Assistant Commissioner Stephen House was outlining changes to the force's anti-terror strategy at a meeting of the Metropolitan Police Authority (MPA), which oversees the work of the Met.
The tactic involves police marksmen shooting a suspected suicide bomber in the head with no warning to stop them from detonating their device. It was developed as part of Operation Kratos, the Yard’s strategy to counter suicide terrorists.
The public became fully aware of the tactic's existence only after it was controversially put into practice on July 22 at Stockwell tube station, when armed police officers shot Jean Charles de Menezes seven times in the head. The 27-year-old Brazilian electrician was afterwards found to have no connection with terrorism.
The tactic has been heavily criticised by the de Menezes family, and as a result was being debated at today's MPA meeting. Mr House told the authority that the British public should have been told much earlier, as Kratos was being developed.
"I take on board the criticism that this should have been public knowledge beforehand," said Mr House, who has been overseeing an inquiry to learn the lessons from the disastrous Stockwell operation.
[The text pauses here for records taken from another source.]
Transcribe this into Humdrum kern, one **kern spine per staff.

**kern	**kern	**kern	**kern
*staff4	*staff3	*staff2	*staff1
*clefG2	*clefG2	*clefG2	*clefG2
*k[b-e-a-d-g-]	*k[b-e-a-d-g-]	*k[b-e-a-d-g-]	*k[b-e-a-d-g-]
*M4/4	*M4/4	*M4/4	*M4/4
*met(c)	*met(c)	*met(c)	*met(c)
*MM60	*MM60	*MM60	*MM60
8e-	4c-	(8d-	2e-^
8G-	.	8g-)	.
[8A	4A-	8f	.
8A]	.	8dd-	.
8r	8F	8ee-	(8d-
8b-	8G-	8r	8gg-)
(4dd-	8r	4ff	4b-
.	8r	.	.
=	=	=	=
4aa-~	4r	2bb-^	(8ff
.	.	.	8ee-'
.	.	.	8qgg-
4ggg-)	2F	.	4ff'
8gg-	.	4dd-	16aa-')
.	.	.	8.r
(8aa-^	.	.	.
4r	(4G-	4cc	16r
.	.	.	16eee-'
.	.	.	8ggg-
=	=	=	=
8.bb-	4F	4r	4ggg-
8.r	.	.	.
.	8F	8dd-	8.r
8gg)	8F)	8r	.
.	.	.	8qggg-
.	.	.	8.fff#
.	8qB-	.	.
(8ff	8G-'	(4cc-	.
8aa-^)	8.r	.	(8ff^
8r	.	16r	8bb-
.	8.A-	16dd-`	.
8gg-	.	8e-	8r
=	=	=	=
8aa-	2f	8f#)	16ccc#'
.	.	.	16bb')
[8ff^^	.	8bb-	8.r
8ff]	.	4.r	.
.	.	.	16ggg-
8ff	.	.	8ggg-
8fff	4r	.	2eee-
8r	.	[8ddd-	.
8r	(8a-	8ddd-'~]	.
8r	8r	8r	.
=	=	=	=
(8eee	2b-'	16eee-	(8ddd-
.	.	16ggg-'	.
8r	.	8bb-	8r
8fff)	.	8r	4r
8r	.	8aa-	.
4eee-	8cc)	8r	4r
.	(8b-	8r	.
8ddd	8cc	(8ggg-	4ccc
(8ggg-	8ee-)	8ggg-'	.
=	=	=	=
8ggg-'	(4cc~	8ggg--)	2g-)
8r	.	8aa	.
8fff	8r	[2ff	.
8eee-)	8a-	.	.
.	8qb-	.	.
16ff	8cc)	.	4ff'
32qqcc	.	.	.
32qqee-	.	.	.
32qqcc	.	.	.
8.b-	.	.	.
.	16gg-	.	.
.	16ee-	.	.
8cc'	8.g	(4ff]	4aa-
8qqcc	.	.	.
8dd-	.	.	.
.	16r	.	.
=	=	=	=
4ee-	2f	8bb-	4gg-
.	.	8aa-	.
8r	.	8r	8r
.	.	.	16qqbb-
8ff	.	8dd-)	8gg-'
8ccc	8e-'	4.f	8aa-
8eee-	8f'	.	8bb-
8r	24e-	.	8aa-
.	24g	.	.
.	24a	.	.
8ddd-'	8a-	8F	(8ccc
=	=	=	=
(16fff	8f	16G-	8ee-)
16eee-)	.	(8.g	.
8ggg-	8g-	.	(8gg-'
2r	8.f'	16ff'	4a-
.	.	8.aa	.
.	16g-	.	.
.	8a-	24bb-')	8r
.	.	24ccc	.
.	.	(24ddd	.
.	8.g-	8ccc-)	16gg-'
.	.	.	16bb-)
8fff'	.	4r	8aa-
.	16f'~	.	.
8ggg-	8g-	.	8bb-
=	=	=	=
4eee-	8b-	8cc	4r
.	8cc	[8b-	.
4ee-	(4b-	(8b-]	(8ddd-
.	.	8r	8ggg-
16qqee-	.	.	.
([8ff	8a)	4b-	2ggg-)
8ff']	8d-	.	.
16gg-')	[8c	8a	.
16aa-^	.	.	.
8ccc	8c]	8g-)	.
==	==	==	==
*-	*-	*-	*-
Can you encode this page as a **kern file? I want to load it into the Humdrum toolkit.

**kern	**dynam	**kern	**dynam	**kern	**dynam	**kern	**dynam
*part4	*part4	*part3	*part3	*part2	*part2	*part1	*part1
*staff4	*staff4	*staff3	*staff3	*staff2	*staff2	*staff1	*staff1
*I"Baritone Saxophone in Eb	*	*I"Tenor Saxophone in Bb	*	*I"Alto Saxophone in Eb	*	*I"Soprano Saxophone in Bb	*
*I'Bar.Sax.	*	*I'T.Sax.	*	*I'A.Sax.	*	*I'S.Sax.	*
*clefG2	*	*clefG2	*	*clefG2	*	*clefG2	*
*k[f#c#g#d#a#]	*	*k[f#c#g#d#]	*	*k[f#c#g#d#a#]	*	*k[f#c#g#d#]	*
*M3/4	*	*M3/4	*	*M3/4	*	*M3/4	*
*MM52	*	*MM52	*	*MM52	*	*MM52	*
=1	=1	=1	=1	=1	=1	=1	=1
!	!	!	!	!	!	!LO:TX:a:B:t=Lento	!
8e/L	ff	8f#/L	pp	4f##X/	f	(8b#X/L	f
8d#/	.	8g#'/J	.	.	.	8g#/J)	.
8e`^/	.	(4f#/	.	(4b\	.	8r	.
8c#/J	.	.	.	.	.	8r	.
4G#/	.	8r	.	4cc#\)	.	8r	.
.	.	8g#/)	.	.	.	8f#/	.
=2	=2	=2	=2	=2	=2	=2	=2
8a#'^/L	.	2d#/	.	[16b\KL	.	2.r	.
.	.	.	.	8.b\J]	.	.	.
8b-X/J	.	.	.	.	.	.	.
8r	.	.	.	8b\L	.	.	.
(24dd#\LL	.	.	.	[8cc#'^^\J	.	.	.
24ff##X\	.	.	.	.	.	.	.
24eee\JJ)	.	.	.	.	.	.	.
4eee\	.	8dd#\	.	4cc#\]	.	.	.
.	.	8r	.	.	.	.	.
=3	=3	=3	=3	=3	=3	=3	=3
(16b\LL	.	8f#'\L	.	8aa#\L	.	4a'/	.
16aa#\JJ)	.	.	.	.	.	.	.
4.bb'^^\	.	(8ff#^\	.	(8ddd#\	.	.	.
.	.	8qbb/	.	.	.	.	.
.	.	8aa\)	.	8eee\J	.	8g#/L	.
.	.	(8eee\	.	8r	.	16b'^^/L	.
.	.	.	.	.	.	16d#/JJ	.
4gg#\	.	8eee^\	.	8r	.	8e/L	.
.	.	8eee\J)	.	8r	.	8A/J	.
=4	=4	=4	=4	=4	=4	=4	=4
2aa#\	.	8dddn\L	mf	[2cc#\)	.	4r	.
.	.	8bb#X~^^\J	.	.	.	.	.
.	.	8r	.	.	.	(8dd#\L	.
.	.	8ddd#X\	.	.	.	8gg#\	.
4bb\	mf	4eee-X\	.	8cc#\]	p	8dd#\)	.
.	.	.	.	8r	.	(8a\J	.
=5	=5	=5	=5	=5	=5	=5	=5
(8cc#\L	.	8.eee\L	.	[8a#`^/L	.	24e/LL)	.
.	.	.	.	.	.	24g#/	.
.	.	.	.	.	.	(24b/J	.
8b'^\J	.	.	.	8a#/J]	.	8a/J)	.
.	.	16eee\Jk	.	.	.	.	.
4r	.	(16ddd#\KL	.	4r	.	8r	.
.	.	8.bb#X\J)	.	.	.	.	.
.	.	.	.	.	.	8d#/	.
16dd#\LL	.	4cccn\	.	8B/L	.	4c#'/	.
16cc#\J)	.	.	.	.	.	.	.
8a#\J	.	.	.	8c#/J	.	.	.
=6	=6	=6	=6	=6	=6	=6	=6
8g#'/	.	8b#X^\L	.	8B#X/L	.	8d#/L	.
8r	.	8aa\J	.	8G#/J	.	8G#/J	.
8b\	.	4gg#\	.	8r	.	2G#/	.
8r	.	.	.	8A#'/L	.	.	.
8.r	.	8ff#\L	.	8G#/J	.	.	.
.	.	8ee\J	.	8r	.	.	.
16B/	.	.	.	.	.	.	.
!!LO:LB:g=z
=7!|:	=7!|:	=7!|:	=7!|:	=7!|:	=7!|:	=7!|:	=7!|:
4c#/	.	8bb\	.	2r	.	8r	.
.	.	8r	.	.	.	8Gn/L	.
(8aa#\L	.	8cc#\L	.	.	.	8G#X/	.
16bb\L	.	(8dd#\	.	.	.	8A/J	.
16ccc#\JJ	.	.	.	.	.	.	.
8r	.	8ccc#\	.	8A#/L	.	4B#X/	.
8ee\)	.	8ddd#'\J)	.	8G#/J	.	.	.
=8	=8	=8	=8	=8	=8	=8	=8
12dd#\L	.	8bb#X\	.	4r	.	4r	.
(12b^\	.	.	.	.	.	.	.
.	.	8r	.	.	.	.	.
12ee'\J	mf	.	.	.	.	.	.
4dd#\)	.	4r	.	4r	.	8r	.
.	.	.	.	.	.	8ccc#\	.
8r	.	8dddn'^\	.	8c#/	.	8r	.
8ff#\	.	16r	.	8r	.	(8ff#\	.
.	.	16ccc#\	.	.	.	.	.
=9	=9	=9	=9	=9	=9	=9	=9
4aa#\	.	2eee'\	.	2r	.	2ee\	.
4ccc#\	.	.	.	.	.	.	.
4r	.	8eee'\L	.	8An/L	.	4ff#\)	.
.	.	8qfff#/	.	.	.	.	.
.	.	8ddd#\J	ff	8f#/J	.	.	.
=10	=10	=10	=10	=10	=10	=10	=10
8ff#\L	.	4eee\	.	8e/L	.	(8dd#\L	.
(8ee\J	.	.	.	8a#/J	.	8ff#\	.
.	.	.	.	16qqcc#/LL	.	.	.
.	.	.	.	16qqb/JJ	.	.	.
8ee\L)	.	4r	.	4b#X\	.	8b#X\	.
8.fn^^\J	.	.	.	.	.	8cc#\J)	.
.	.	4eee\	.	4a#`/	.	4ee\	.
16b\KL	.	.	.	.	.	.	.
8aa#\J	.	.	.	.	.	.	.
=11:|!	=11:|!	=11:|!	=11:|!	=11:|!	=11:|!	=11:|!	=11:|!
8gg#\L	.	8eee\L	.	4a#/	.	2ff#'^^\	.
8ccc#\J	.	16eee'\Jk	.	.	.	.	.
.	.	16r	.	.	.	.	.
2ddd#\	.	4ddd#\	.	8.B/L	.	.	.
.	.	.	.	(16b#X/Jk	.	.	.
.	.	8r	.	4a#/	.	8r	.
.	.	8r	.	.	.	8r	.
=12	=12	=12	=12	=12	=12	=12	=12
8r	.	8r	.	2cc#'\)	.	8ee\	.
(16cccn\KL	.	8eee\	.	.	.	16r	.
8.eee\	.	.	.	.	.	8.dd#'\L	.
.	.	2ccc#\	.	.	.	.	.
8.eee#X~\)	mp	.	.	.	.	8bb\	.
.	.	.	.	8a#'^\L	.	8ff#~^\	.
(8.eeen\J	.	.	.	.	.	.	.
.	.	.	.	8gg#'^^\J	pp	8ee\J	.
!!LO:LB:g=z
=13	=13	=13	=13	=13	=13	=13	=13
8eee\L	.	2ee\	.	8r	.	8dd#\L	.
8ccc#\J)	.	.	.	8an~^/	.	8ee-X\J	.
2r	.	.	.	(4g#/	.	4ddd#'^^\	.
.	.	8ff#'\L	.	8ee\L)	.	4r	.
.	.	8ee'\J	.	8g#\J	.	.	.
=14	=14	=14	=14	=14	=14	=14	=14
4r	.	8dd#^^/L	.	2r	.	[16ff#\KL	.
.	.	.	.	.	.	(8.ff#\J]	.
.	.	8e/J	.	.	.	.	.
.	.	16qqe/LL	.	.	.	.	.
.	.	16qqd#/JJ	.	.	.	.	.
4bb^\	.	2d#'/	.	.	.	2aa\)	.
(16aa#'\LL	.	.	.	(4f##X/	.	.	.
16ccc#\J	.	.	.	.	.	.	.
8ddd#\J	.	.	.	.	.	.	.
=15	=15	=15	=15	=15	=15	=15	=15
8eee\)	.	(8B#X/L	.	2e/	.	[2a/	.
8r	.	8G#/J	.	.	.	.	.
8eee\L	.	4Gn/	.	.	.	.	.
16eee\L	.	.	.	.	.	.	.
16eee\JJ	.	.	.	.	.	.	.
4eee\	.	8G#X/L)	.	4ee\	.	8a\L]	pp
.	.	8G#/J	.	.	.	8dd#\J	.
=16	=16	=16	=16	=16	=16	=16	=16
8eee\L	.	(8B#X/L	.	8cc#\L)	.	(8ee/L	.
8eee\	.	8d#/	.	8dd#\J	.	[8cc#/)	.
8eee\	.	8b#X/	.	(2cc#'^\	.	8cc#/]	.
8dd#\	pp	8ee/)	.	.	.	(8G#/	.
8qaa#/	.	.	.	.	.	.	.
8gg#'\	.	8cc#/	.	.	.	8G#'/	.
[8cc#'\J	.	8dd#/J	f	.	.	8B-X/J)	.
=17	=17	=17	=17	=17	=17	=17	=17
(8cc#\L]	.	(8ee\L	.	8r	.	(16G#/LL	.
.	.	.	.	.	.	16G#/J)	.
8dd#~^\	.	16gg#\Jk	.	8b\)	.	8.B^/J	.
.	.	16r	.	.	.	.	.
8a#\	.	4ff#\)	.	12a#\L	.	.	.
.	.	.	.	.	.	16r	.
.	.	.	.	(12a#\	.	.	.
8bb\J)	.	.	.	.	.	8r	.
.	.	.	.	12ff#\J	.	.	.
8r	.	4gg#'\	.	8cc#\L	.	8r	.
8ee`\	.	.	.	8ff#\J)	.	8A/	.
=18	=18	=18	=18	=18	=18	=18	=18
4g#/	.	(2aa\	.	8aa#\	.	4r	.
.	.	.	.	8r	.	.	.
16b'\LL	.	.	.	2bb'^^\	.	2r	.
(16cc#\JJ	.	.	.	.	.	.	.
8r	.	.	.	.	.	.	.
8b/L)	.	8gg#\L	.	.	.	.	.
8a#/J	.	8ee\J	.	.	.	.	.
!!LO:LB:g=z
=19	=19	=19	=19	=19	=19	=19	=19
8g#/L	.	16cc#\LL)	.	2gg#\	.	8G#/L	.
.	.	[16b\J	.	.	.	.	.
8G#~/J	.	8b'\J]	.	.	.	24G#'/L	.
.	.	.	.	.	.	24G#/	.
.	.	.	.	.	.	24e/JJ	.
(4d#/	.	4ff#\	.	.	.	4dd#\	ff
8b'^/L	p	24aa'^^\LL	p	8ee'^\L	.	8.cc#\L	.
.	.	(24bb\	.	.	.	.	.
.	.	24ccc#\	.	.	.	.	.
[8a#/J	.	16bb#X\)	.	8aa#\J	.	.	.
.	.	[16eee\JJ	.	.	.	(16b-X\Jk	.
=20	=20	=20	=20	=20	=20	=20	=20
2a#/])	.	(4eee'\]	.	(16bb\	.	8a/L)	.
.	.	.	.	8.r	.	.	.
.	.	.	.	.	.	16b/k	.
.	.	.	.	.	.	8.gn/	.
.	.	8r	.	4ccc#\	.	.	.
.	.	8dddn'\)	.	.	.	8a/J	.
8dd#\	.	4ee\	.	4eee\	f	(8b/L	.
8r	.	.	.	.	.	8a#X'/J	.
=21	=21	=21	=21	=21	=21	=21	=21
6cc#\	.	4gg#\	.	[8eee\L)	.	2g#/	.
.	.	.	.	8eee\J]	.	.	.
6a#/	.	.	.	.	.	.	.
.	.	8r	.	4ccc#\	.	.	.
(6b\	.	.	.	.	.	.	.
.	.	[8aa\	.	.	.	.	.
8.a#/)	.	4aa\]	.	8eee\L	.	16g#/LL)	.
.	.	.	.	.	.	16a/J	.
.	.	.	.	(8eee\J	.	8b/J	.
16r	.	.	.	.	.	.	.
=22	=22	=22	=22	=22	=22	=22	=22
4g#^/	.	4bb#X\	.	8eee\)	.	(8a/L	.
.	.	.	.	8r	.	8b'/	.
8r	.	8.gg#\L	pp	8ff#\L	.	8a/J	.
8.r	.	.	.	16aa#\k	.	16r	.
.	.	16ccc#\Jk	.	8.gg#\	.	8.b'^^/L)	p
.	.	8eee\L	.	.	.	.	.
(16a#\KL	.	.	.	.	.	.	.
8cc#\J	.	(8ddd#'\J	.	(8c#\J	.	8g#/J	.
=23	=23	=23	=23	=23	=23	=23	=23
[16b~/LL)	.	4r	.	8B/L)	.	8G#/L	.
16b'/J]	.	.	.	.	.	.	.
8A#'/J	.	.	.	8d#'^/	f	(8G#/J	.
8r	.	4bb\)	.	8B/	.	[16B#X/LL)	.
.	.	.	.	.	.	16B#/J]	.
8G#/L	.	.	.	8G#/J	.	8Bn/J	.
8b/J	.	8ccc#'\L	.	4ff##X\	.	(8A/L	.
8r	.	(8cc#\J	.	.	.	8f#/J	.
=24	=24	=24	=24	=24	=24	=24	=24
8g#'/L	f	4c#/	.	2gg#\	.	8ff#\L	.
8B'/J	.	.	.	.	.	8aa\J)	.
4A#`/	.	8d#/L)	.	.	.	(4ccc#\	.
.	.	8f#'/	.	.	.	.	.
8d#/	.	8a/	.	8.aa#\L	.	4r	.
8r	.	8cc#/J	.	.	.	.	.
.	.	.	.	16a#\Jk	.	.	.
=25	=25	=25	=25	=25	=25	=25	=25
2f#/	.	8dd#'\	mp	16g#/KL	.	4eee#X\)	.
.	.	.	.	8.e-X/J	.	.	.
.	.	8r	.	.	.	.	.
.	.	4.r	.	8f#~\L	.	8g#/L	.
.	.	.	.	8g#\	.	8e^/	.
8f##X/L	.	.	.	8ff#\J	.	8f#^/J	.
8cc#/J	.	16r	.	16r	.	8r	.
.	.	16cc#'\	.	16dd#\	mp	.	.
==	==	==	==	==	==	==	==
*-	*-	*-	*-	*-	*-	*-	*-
"There is no criticism of anyone involved in the development of Operation Kratos. But now that it has been called into action as a result of the developments, the public must be aware of what's going on."
Earlier, Sir Ian Blair, the Met Commissioner, reminded the meeting that Kratos was developed in response to a new and unprecedented threat, from "circumstances that had never before occurred in the western world, with failed suicide bombers on the loose".
Mr House said that as a result of the shooting of Mr de Menezes, a number of changes had been made.
"We have now moved the responsibility for Operation Kratos from the specialist operations under Andy Hayman, to central operations under myself," he told the authority.
"The sole reason is to allow it to be more openly available. Specialist and anti-terror operations are necessarily surrounded by a certain secrecy."
Three new tactics had been developed for use in combating suicide terror threats, code-named Andromeda, Beach and Clydesdale, he said. "These tactics were not in use in July, they have been developed as a result of that."